This blog is for everyone who uses words.

The ordinary-sized words are for everyone, but the big ones are especially for children.

Tuesday, 13 December 2011

Thing To Do Today: sprinkle.

Is there a word in the English language more full of delicate joy than sprinkle?

Er...yes, quite probably, but at the moment I can't think what it could be.

You can sprinkle confettii, water (especially if it's holy water), happiness.

In England the water-sprinkling thing is pretty much constantly on automatic,* but if by any chance it's not raining or snowing where you are, then you can sprinkle...well, sprinkles. These are tiny pieces of sugar or chocolate (or, quite often, sugar pretending to be chocolate).
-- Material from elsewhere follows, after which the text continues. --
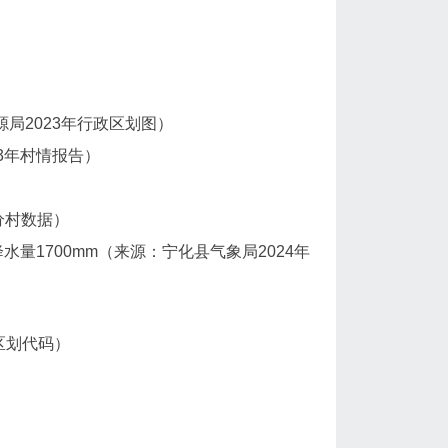
资源局2023年行政区划图）
23年村情报告）
分村数据）
量1700mm（来源：宁化县气象局2024年
政区划代码）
If you're English you'll buy a small tub of them and then leave them in the cupboard until you move house, when you'll throw them away. If you are Dutch, however, you will buy them in half kilogram boxes and eat them on bread and butter.
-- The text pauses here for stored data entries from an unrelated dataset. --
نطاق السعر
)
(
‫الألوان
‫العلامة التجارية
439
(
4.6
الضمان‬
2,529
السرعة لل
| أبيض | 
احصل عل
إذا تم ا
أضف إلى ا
As long as it makes them happy...

If you don't fancy bread and sprinkles, then you can always do the sprinkler dance, where you pretend to be a...well, a sprinkler. You put your left hand behind your neck and turn round in a circle waving your extended right hand about as if...sprinkling.
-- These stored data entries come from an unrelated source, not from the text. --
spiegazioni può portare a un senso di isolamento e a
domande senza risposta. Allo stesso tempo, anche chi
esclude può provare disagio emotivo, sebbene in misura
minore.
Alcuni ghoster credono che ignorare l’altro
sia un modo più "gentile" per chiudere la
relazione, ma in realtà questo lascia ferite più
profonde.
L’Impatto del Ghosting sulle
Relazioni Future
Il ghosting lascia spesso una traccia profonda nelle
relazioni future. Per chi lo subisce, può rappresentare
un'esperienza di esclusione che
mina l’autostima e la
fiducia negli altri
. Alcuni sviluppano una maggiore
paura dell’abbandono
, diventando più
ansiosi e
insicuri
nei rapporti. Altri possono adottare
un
A simple thing, but a cause of great excitement and joy during the 2010 Ashes cricket tour of Australia.

Little things, as they say, please little minds.

And let's all give thanks for that.

Thing To Do Today: sprinkle. This word is probably something to do with the Middle Low German sprinklelt, which means spotted.

*Actually it doesn't really rain all that much in a lot of England, but it's traditional to moan about it as if it does.


  1. Coming now from a part of the country where it rains very little, I appreciate this paean of praise to sprinkling...but sprinkles on bread and butter don't sound too healthy or even tempting to me. I will eschew!

  2. Yes, a Dutch friend once gave me 7kg of sprinkles as a present.
    He was a generous man, was Jan, whom I loved dearly. I think of him every time I pass the cake-decorating section of a supermarket - but I don't stop to buy any more sprinkles.